While I'm glad that this is no longer the norm in advertising, there's still so much shit going on in advertising today. American Apparel? No, women aren't too dumb to put on their own clothes, they're just disembodied asses.
@jenndavo: My husband won't get me anything that might be interpreted as domestic either. I think it's because he's afraid of me. He's smart.
We really haven't come a long way. Advertising may not be as overtly sexist, but it's still incredibly demeaning to women.
@nocakebuttevah: My grandparents gave my mother a mixer as a "graduation gift" when she got her Phd. ... in chemical engineering.
She said she had mixed feelings because on the one hand, it was totally inappropriate and insulting, but on the other hand, it was a very nice mixer...
@UDman: Its because women can't drive. I think its a documentary or whatever.
I remember my dad gave my mom something like a frying pan for xmas. She nearly beat him half to death with it.
Good times
@UDman: I think because it has a reference to an old car ad?

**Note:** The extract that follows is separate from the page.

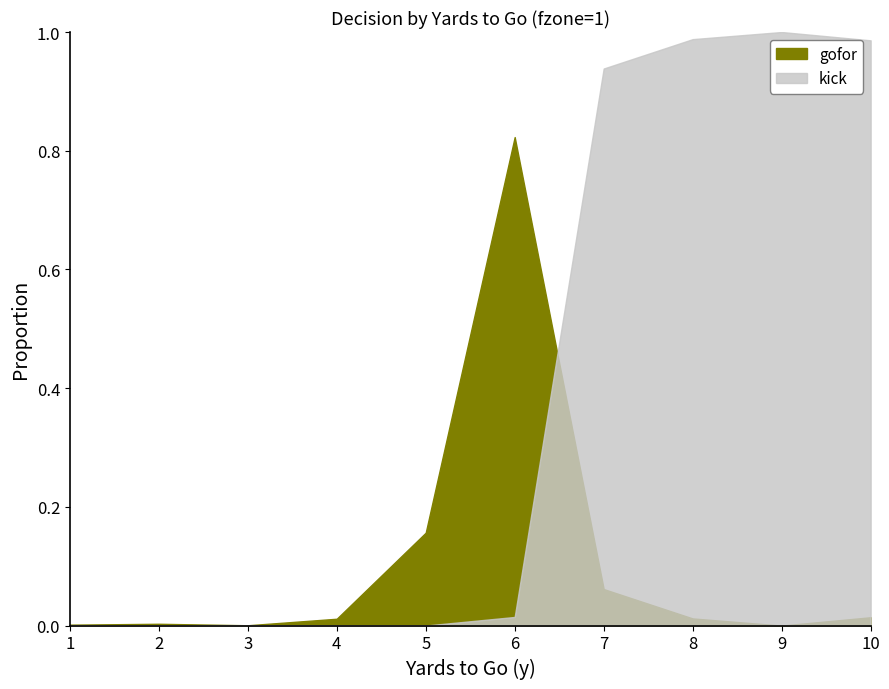

How many values in gofor are above zero?

9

Also - once my ex-step-dad gave my mom a red vacuum cleaner to match her new red coupe - she was NOT AMUSED. And this maybe the sole reason he is my ex-step-dad!
Is this sort of advertising really any worse than the bullshit we have to look at these days? I think the only difference is that the actual phrases being used are shocking. Just because we don't have ads with the blazing question "Is it really illegal to kill your wife?" doesn't mean that the Axe ads and Midol commercials (btw, this one is my favorite: Woman: I really could use some chocolate. Her friends, looking at each other knowingly: YEAH, SHE'S MENSTRUAL!) are any less fucking annoying and rude.